The task: Set down the data below word for word, and leave the images aside.

(Page-level text extractions)
----------
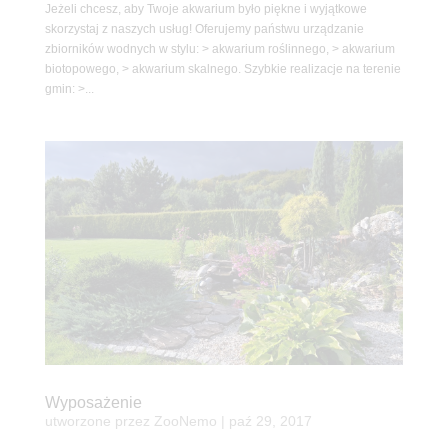
Jeżeli chcesz, aby Twoje akwarium było piękne i wyjątkowe
skorzystaj z naszych usług! Oferujemy państwu urządzanie
zbiorników wodnych w stylu: > akwarium roślinnego, > akwarium
biotopowego, > akwarium skalnego. Szybkie realizacje na terenie
gmin: >...
Wyposażenie
utworzone przez
ZooNemo
|
paź 29, 2017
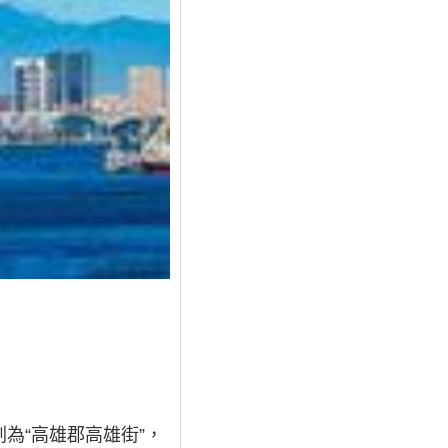
劃為“高雄郡高雄街”，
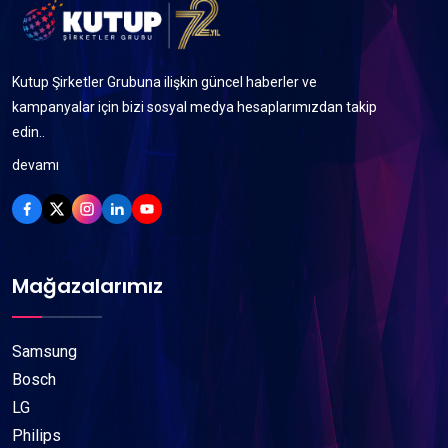
Kutup Şirketler Grubuna ilişkin güncel haberler ve
kampanyalar için bizi sosyal medya hesaplarımızdan takip
edin..
devamı
Mağazalarımız
Samsung
Bosch
LG
Philips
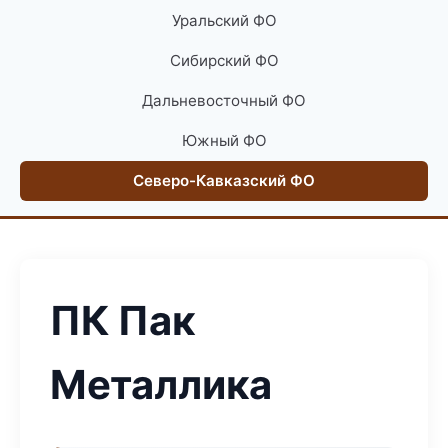
Уральский ФО
Сибирский ФО
Дальневосточный ФО
Южный ФО
Северо-Кавказский ФО
ПК Пак
Металлика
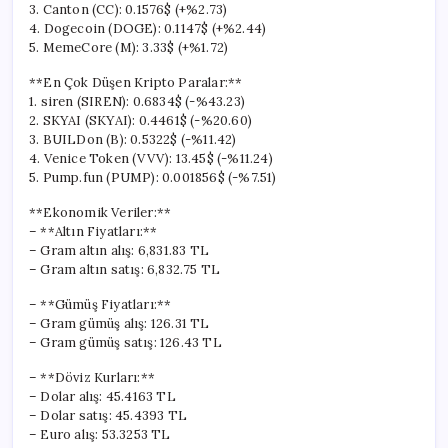
3. Canton (CC): 0.1576$ (+%2.73)
4. Dogecoin (DOGE): 0.1147$ (+%2.44)
5. MemeCore (M): 3.33$ (+%1.72)
**En Çok Düşen Kripto Paralar:**
1. siren (SIREN): 0.6834$ (-%43.23)
2. SKYAI (SKYAI): 0.4461$ (-%20.60)
3. BUILDon (B): 0.5322$ (-%11.42)
4. Venice Token (VVV): 13.45$ (-%11.24)
5. Pump.fun (PUMP): 0.001856$ (-%7.51)
**Ekonomik Veriler:**
– **Altın Fiyatları:**
– Gram altın alış: 6,831.83 TL
– Gram altın satış: 6,832.75 TL
– **Gümüş Fiyatları:**
– Gram gümüş alış: 126.31 TL
– Gram gümüş satış: 126.43 TL
– **Döviz Kurları:**
– Dolar alış: 45.4163 TL
– Dolar satış: 45.4393 TL
– Euro alış: 53.3253 TL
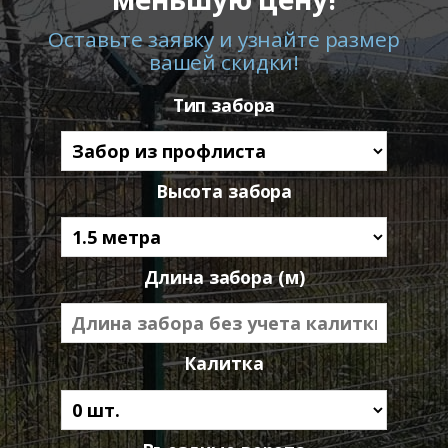
Оставьте заявку и узнайте размер
вашей скидки!
Тип забора
Высота забора
Длина забора (м)
Калитка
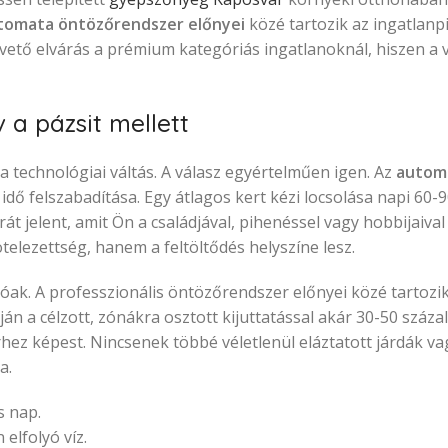
tomata öntözőrendszer előnyei
közé tartozik az ingatlanpi
vető elvárás a prémium kategóriás ingatlanoknál, hiszen a 
 a pázsit mellett
technológiai váltás. A válasz egyértelműen igen. Az
autom
idő felszabadítása. Egy átlagos kert kézi locsolása napi 60-9
át jelent, amit Ön a családjával, pihenéssel vagy hobbijaival 
telezettség, hanem a feltöltődés helyszíne lesz.
k. A professzionális öntözőrendszer előnyei közé tartozik
án a célzott, zónákra osztott kijuttatással akár 30-50 száza
z képest. Nincsenek többé véletlenül eláztatott járdák vagy
a.
s nap.
elfolyó víz.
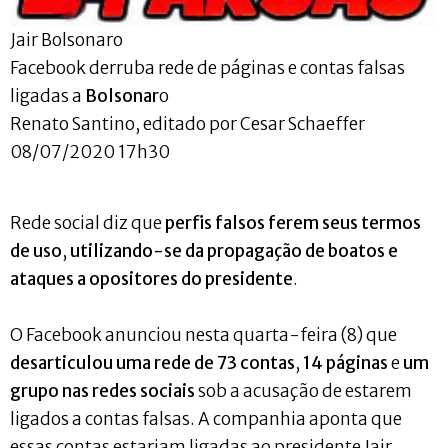
Jair Bolsonaro
Facebook derruba rede de páginas e contas falsas
ligadas a
Bolsonar
o
Renato Santino, editado por Cesar Schaeffer
08/07/2020 17h30
Rede social diz que
perfis falsos ferem seus termos
de uso
,
utilizando-se da propagação de boatos e
ataques a opositores do presidente
.
O Facebook anunciou nesta quarta-feira (8) que
desarticulou uma rede de 73 contas
,
14 páginas
e
um
grupo nas redes sociais
sob a acusação de estarem
ligados a contas falsas. A companhia aponta que
essas contas estariam ligadas ao presidente Jair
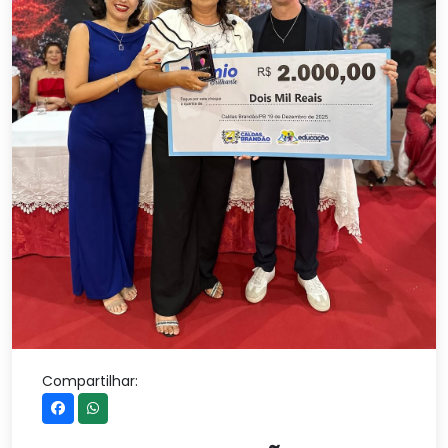
Compartilhar:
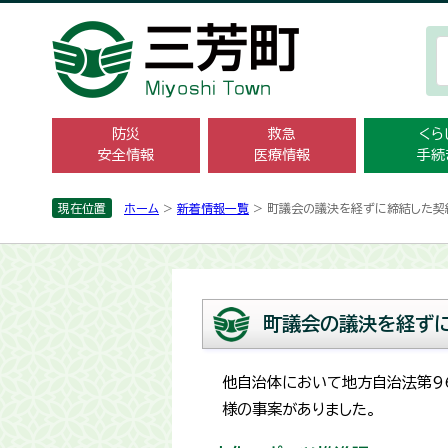
防災
救急
くら
安全情報
医療情報
手続
現在位置
ホーム
>
新着情報一覧
> 町議会の議決を経ずに締結した契
町議会の議決を経ず
他自治体において地方自治法第9
様の事案がありました。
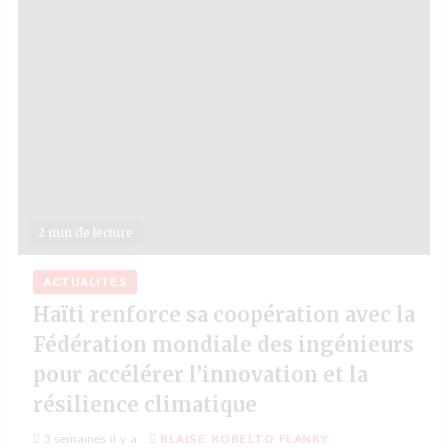
2 min de lecture
ACTUALITÉS
Haïti renforce sa coopération avec la
Fédération mondiale des ingénieurs
pour accélérer l’innovation et la
résilience climatique
3 semaines il y a
BLAISE ROBELTO FLANKY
----------
Reply to the exercise:
Jeżeli chcesz, aby Twoje akwarium było piękne i wyjątkowe
skorzystaj z naszych usług! Oferujemy państwu urządzanie
zbiorników wodnych w stylu: > akwarium roślinnego, > akwarium
biotopowego, > akwarium skalnego. Szybkie realizacje na terenie
gmin: >...
Wyposażenie
utworzone przez
ZooNemo
|
paź 29, 2017
劃為“高雄郡高雄街”，
Kutup Şirketler Grubuna ilişkin güncel haberler ve
kampanyalar için bizi sosyal medya hesaplarımızdan takip
edin..
devamı
Mağazalarımız
Samsung
Bosch
LG
Philips
Уральский ФО
Сибирский ФО
Дальневосточный ФО
Южный ФО
Северо-Кавказский ФО
ПК Пак
Металлика
3. Canton (CC): 0.1576$ (+%2.73)
4. Dogecoin (DOGE): 0.1147$ (+%2.44)
5. MemeCore (M): 3.33$ (+%1.72)
**En Çok Düşen Kripto Paralar:**
1. siren (SIREN): 0.6834$ (-%43.23)
2. SKYAI (SKYAI): 0.4461$ (-%20.60)
3. BUILDon (B): 0.5322$ (-%11.42)
4. Venice Token (VVV): 13.45$ (-%11.24)
5. Pump.fun (PUMP): 0.001856$ (-%7.51)
**Ekonomik Veriler:**
– **Altın Fiyatları:**
– Gram altın alış: 6,831.83 TL
– Gram altın satış: 6,832.75 TL
– **Gümüş Fiyatları:**
– Gram gümüş alış: 126.31 TL
– Gram gümüş satış: 126.43 TL
– **Döviz Kurları:**
– Dolar alış: 45.4163 TL
– Dolar satış: 45.4393 TL
– Euro alış: 53.3253 TL
Оставьте заявку и узнайте размер
вашей скидки!
Тип забора
Высота забора
Длина забора (м)
Калитка
tomata öntözőrendszer előnyei
közé tartozik az ingatlanpi
vető elvárás a prémium kategóriás ingatlanoknál, hiszen a 
 a pázsit mellett
technológiai váltás. A válasz egyértelműen igen. Az
autom
idő felszabadítása. Egy átlagos kert kézi locsolása napi 60-9
át jelent, amit Ön a családjával, pihenéssel vagy hobbijaival 
telezettség, hanem a feltöltődés helyszíne lesz.
k. A professzionális öntözőrendszer előnyei közé tartozik
án a célzott, zónákra osztott kijuttatással akár 30-50 száza
z képest. Nincsenek többé véletlenül eláztatott járdák vagy
a.
s nap.
elfolyó víz.
Jair Bolsonaro
Facebook derruba rede de páginas e contas falsas
ligadas a
Bolsonar
o
Renato Santino, editado por Cesar Schaeffer
08/07/2020 17h30
Rede social diz que
perfis falsos ferem seus termos
de uso
,
utilizando-se da propagação de boatos e
ataques a opositores do presidente
.
O Facebook anunciou nesta quarta-feira (8) que
desarticulou uma rede de 73 contas
,
14 páginas
e
um
grupo nas redes sociais
sob a acusação de estarem
ligados a contas falsas. A companhia aponta que
essas contas estariam ligadas ao presidente Jair
Compartilhar:
防災
救急
くら
安全情報
医療情報
手続
現在位置
ホーム
>
新着情報一覧
> 町議会の議決を経ずに締結した契
町議会の議決を経ず
他自治体において地方自治法第9
様の事案がありました。
2 min de lecture
ACTUALITÉS
Haïti renforce sa coopération avec la
Fédération mondiale des ingénieurs
pour accélérer l’innovation et la
résilience climatique
3 semaines il y a
BLAISE ROBELTO FLANKY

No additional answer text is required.